Throughout my life, I've always valued getting good grades, doing well in school, and being successful in the eyes of my family, friends, teachers, and employers. During high school, it was easy for me to get good grades, so I gradually began to find my self-worth in my grades and school. When I got to college, I naturally carried this mentality over into my work there. However, as classes got more difficult, and teachers got harder, I began to pour so much of my time and effort into getting good grades, that I began neglecting things that were vitally important to me- like my family, my friends, my relationship with God, and even sleep.

By the end of the year, I had a great GPA, but I had lost all joy that I'd had before. I was bitter, lonely, and depressed.

The worst times were the weeks around finals. I would barely sleep at all just so that I could get the last few moments studying.
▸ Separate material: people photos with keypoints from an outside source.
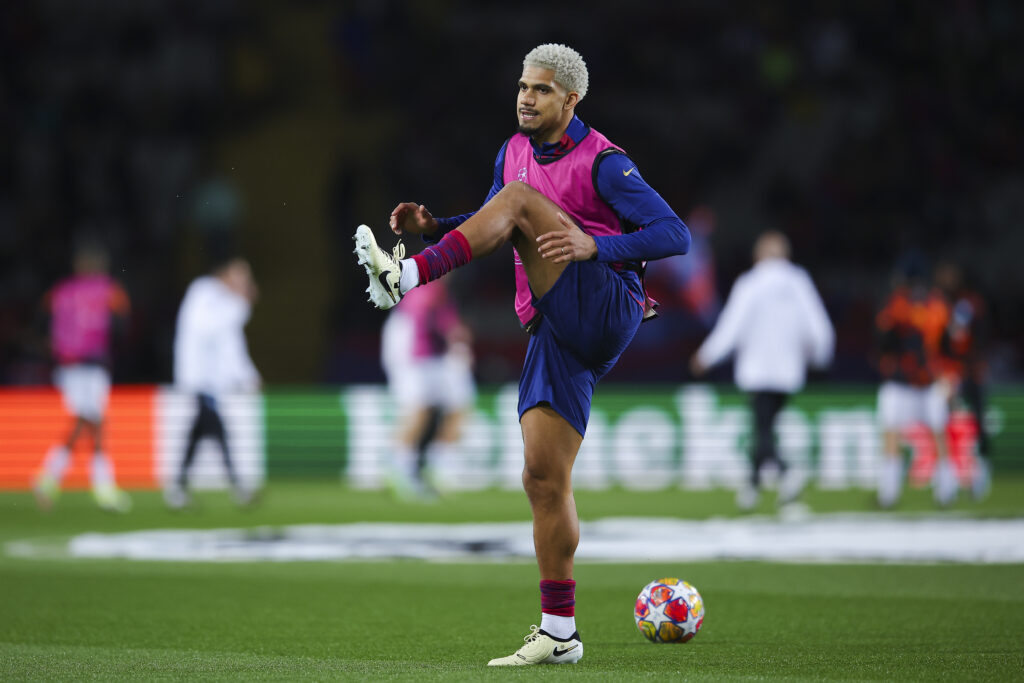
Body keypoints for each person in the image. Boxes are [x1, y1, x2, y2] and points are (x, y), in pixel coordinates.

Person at [353, 43, 690, 666]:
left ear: (571, 99)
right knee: (542, 478)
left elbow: (675, 234)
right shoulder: (512, 153)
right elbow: (494, 220)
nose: (525, 98)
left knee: (513, 199)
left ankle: (403, 278)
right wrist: (436, 225)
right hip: (554, 324)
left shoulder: (606, 162)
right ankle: (559, 634)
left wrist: (597, 249)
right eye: (521, 87)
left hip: (605, 300)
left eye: (539, 90)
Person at [690, 231, 834, 511]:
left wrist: (706, 356)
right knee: (765, 426)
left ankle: (786, 473)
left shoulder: (750, 283)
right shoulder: (798, 281)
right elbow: (817, 324)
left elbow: (731, 327)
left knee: (763, 429)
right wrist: (822, 355)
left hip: (757, 370)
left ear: (759, 254)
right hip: (789, 371)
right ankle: (752, 486)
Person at [33, 243, 133, 512]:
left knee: (88, 419)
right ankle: (99, 486)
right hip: (92, 362)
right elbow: (122, 323)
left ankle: (52, 479)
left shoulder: (61, 290)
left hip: (68, 363)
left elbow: (41, 321)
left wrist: (54, 347)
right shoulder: (109, 289)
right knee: (91, 420)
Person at [166, 256, 261, 509]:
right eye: (240, 276)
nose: (244, 283)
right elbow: (204, 328)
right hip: (197, 376)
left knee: (200, 432)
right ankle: (238, 487)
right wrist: (240, 306)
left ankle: (177, 489)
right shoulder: (203, 291)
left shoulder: (226, 303)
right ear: (226, 275)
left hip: (210, 381)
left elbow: (232, 346)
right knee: (216, 428)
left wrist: (248, 375)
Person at [380, 278, 475, 499]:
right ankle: (400, 471)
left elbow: (447, 323)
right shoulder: (424, 288)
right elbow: (423, 317)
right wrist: (455, 336)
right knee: (417, 409)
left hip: (433, 353)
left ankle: (440, 468)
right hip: (412, 352)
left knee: (458, 404)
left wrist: (455, 338)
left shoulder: (442, 292)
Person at [874, 255, 957, 508]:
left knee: (898, 432)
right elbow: (948, 345)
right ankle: (941, 490)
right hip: (917, 381)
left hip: (917, 380)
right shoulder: (939, 305)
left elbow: (884, 338)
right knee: (931, 433)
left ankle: (894, 492)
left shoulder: (899, 304)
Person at [934, 260, 992, 500]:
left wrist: (973, 364)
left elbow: (980, 335)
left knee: (977, 423)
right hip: (951, 372)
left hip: (971, 371)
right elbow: (940, 341)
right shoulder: (939, 304)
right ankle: (949, 481)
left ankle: (980, 476)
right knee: (945, 423)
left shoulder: (971, 303)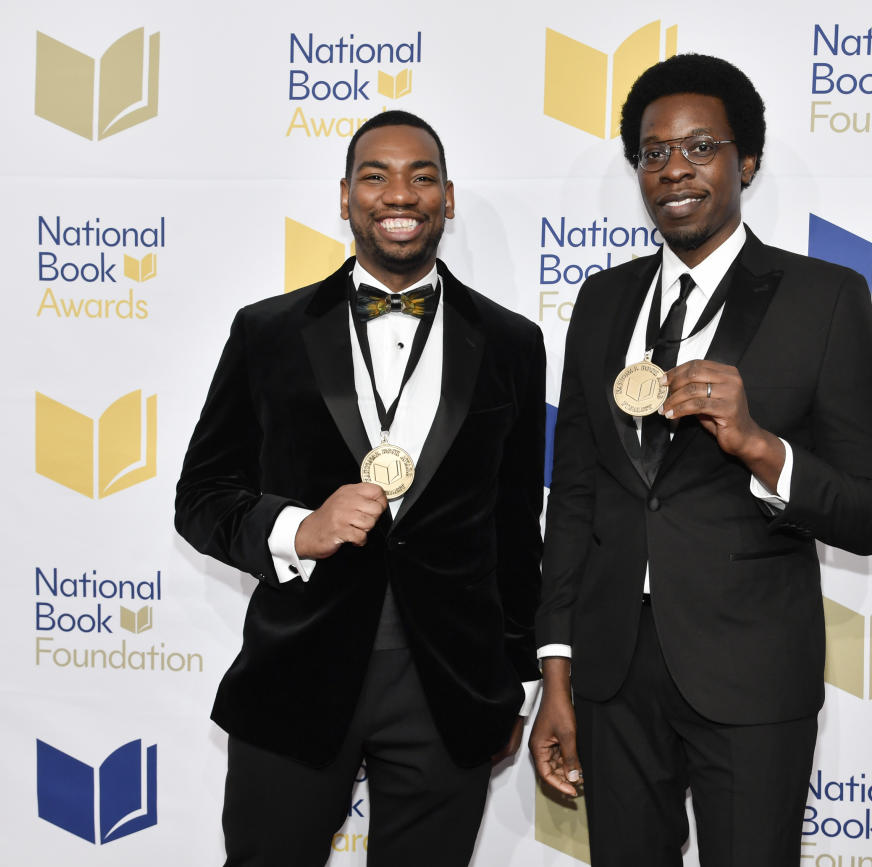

I was basing all of my self-worth on how I did on my finals and what my final grades were.

If I had continued basing my self-worth on my grades, I think I would have become very bitter and angry at myself, at my school, at people, at God. When my grades were good, I would have felt successful and happy, but during the year, I would have been a slave to my schoolwork in an endless pursuit of success.

Thank goodness God allowed me to come to Bosnia during the summer after my freshman year of college. I think that one reason God wanted me to come to Bosnia was because it took me out of the situation at school and allowed me to look back and realize that I was headed down the wrong path. Not only was I obsessing about my grades, but I was also neglecting my relationship with Him. In Bosnia, God surrounded me with friends who were intent on making Him first in everything that they did. This was such a blessing to me. Being in Bosnia allowed me to totally recenter my focus on Him, where it should have been all along.

Realizing that I don't have to base my self-worth on grades and success, but instead that I can base it on Jesus Christ has opened the door to peace and freedom. I know now that I don't have to prove myself to anyone by making good grades. Jesus valued me so much that he came to earth to take the punishment for my sins, that I deserved. God loves me so much that He calls me a daughter. And these things never change. They don't require me to make good grades, they don't require me to be really good, to have it all together, or to be successful. They are free gifts, and I only have to accept them.

Since God helped me to realize that, I've had much more peace and joy in my life. Sometimes my tendency is to go back to how I was and to start focusing on success too much. But God is faithful to bring me back and to forgive me when I sin and value success more than I value Him. This past year has been much better than my first. I have been able to better balance my time to include friends and family and sleep, but most importantly, I've been able to keep God as my first priority. And He has always been faithful to me.